Unfortunately, getting from the present to that not-so-distant future while you’re adding mileage can be a little rocky. Until you’ve had a chance to adapt to the increased workload, you’ll be in for a few, shall we say, side-effects of the additional running that can catch you off guard if you’re not prepared for them.
1. Fatigue. If you run more, you’ll get more tired. How’s that for a startling revelation? Surprisingly, though, a lot of runners are thrown off by this. They figure they must be overtraining, or they wonder why they find their daily run pace slowing, they feel sluggish, or they just figure their doing it wrong somehow.
Then they figure this high mileage thing isn’t for them and they go back to the training they were comfortable with before. They start running less, recover a bit, and feel better. Which is great except that there’s no growth in training the same way you’ve always trained. If you keep doing the same training you’ve always done, you’ll pretty much get the same race results you’ve always gotten as well.
When you bump up your mileage, you’ll be more tired, count on it. But it will pass. After 3-6 weeks, you’ll find yourself feeling better, your daily runs will have a bit more zip to them and you’ll recover better during and between workouts than you ever have before.
2. Soreness. When you’re running more than you’re used to running, your “weak links” will protest from time to time. That knee injury you thought you got rid of a year ago will start to ache a bit, or you might feel some soreness in your hips or ankles. This is normal and in most cases, shouldn’t prevent you from sticking with your plan.
Generally speaking, if you have soreness that occurs when you start to run and gradually goes away or stays the same as you run, you can continue to run on it without doing long-term damage. Just remember to ice the affected area after each run and perform strengthening and gentle stretching exercises for the affected muscle groups.
On the other hand, if you have soreness that gets worse the farther you run on it, that’s a clear sign that something’s wrong and you need to stop running and get treatment for the injury.
3. Mood disturbances. Mood disturbances, otherwise known as “becoming a miserable S.O.B”, are common when you increase your training stress. I find that staying well hydrated, eating more complex carbohydrates and getting extra sleep tends to reduce the irritability that comes as a result of an increased training load.
Any time you increase your training, you need to take steps to help your body cope.
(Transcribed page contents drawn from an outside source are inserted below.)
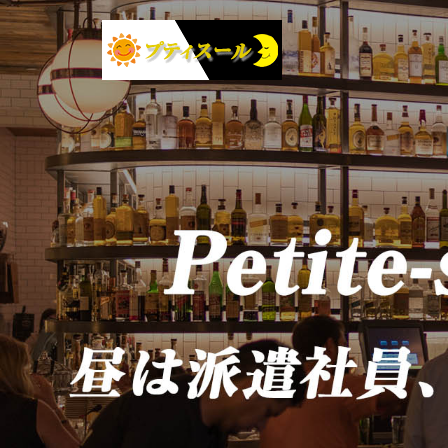
コ
ン
テ
ン
ツ
へ
ス
キ
ッ
プ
Harder training means a greater need for recovery. If your body is to continue to operate optimally, you’ll need to pay more attention to fuelling it properly and getting the rest you need. Simple as that.
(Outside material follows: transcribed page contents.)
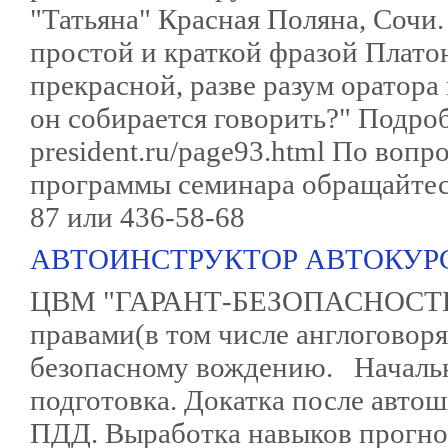
"Татьяна" Красная Поляна, Сочи.
простой и краткой фразой Плато
прекрасной, разве разум оратора
он собирается говорить?" Подробн
president.ru/page93.html По воп
программы семинара обращайтесь
87 или 436-58-68
АВТОИНСТРУКТОР АВТОКУР
ЦВМ "ГАРАНТ-БЕЗОПАСНОСТЬ".
правами(в том числе англоговор
безопасному вождению. Начальна
подготовка. Докатка после авто
ПДД. Выработка навыков прогно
4. Slower times, at least at first. Running more means that you’ll have to slow down a bit, at least in the beginning. You’ll probably feel a bit sluggish and feel that it takes more effort than usual to run your usual daily pace. Don’t force it. Trying to maintain or even increase the amount of intensity in your training while you’re bumping up your mileage is a sure way to invite injury or overtraining.
Instead, just work on getting your mileage up, no matter how slow you have to run. Once you’ve adapted to your new volume, you’ll find you begin to naturally pick up the pace as your body increases the amount of work it can handle.
5. Finally, better running. The first four items on the list are a little depressing, so I guess I better end on a high note.
As I said, it takes a while to get to this point, but once you’ve adapted to the increased mileage, you’ll start to find yourself picking up the pace towards the end of some of your runs without planning or even trying to do so. Your running will feel easier, more natural and less “forced.” You’ll find you recover much faster between reps during your interval workouts and hill reps.
If you stick with it long enough, you might even begin to encounter a perplexing yet exhilarating problem. You’ll find it difficult to make yourself tired. This is what Arthur Lydiard famously called entering a “tireless state” where you feel like you can run forever without fatigue. That’s when you’ll know you’re ready to race and race well. Maybe even better than you ever have before.